Entre 1945 y 2012 (los años en que murieron Plutarco Elías Calles y Miguel de la Madrid) ocho expresidentes fallecieron en sus casas y los cinco restantes en hospitales. Once de los muertos fueron velados en sus mansiones y sólo dos en funerarias. Sólo un expresidente murió en el extranjero. El más joven en morir fue Manuel Ávila Camacho con 58 años y el más anciano fue Emilio Portes Gil con 88. La mayoría murió por infartos provocados por diversas causas: males del hígado, enfermedades pulmonares, diabetes y afecciones del corazón. Sólo uno tuvo una larga agonía que duró meses y que provocó una enorme tristeza en el país: Adolfo López Mateos.
Además de la presencia del presidente de la República se esperaba que a estos funerales acudieran los expresidentes como una forma de reconocer a alguien que desempeñó el mismo cargo y seguramente tuvo que enfrentarse a presiones y problemas parecidos. Sin embargo, en ninguno de estos funerales estuvieron presentes todos los expresidentes. Sólo en las exequias a Manuel Ávila Camacho asistieron cuatro exmandatarios; lo normal era que asistieran tres o sólo uno. Al no estar obligados a hacerlo seguramente acudían a los funerales de aquellos por los que sentían afecto o una obligación moral.
México está viviendo un momento en el que otra vez tiene a un presidente fuerte con una institución presidencial débil. Andrés Manuel López Obrador se considera a sí mismo como un gobernante que conoce a fondo la historia de México y entiende su importancia política.

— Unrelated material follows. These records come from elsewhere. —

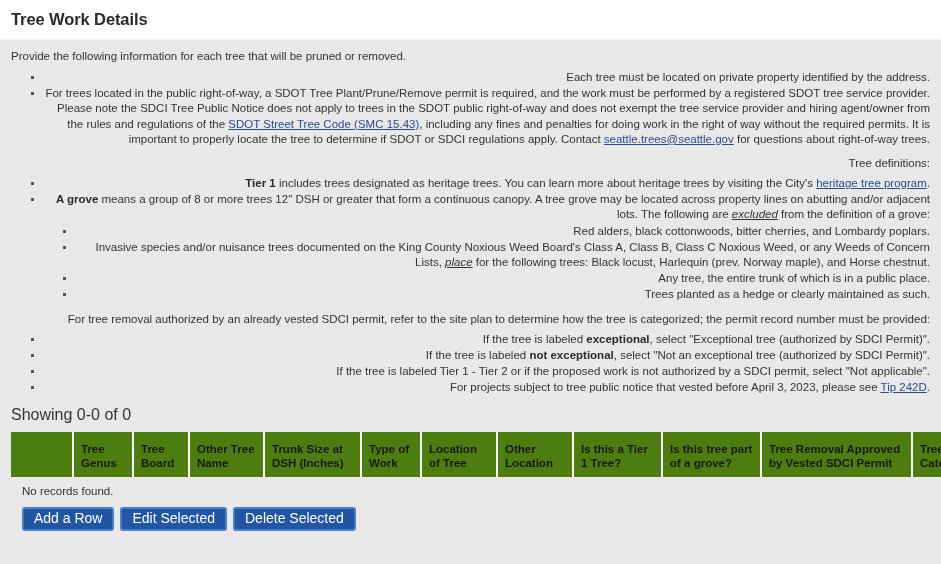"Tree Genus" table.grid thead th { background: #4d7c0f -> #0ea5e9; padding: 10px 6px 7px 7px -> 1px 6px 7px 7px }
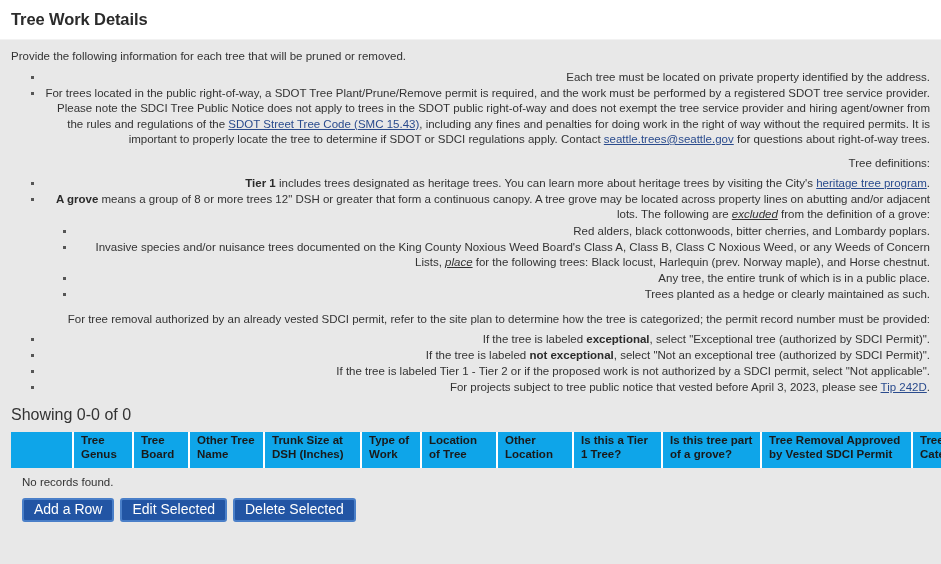"Other Location" th { text: Location -> Approved }
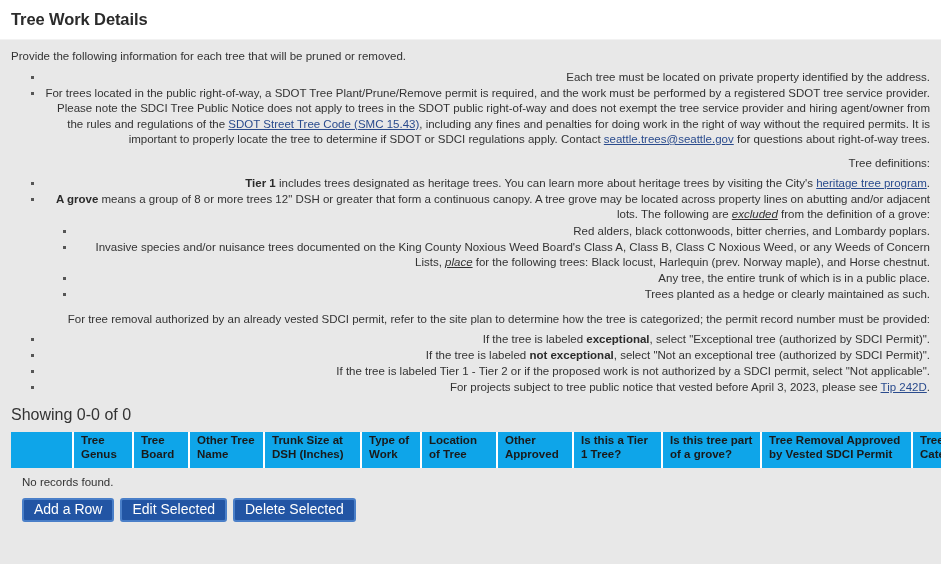"Add a Row" .btn { font-size: 14px -> 16px; font-weight: normal -> bold }
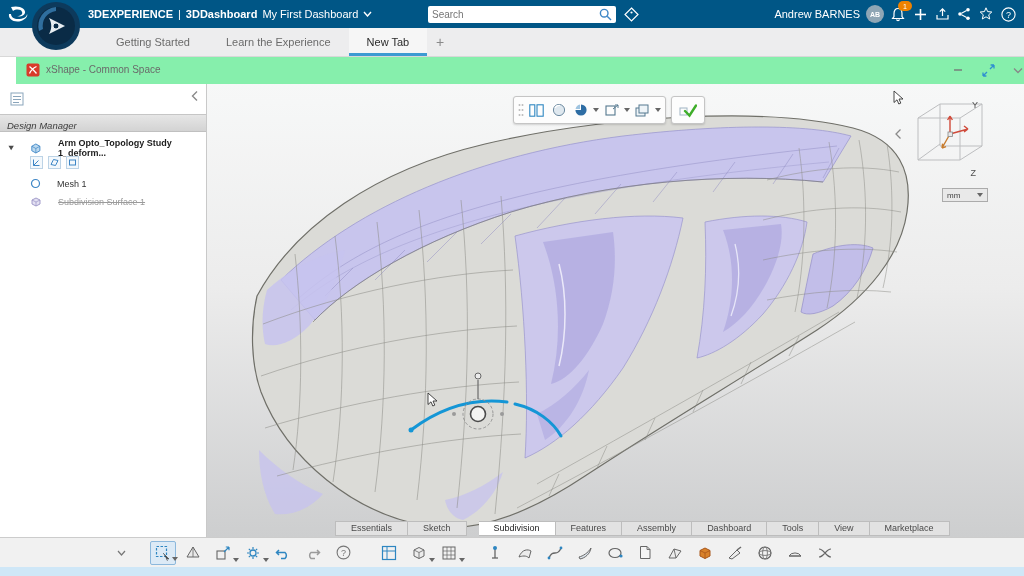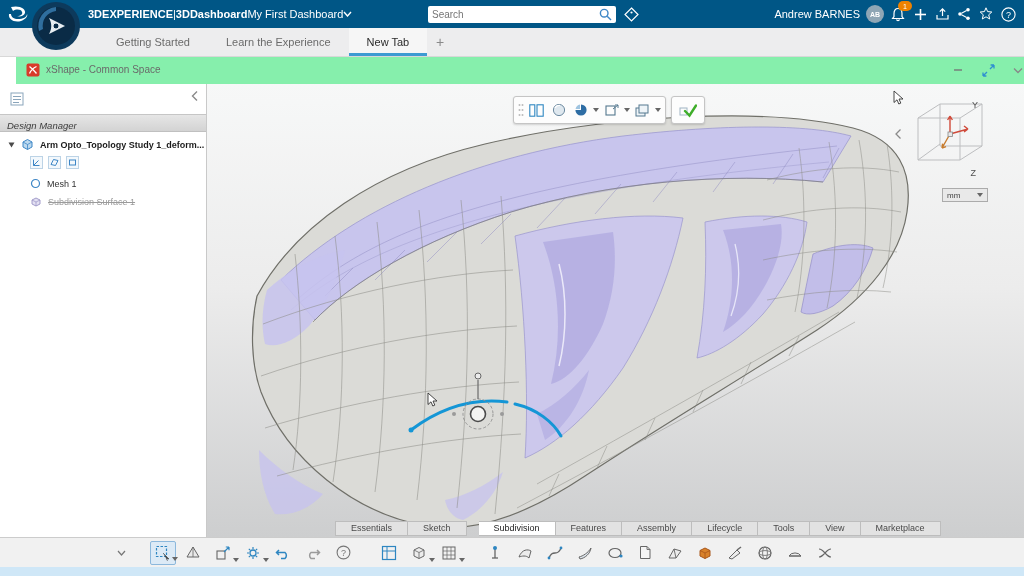"3DEXPERIENCE" .topbar .brand { gap: none -> 5px }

Sin embargo, también ha tenido enfrentamientos con los expresidentes vivos, a los que normalmente echa la culpa de los problemas que ahora vive el país. ¿Sería posible que, en caso de que un expresidente fallezca durante este sexenio, el gobierno de López Obrador le organice un funeral de Estado? ¿O consideraría que ningún exmandatario merece un homenaje de ese tipo, así como les retiró las pensiones? ¿Habrá tomado en cuenta López Obrador que en algún momento un futuro expresidente debería brindarle exequias oficiales por haber sido el jefe del Estado mexicano?
Es imposible por ahora responder estas preguntas. Sólo cuando muera un expresidente (en el sexenio actual o en el futuro) sabremos si esa persona recibirá un homenaje por parte del Estado al que en algún instante gobernó, si su muerte será usada o no para legitimar a los que en ese momento dirijan los destinos de nuestro país y de qué manera será analizado su legado histórico. Tarde o temprano lo sabremos.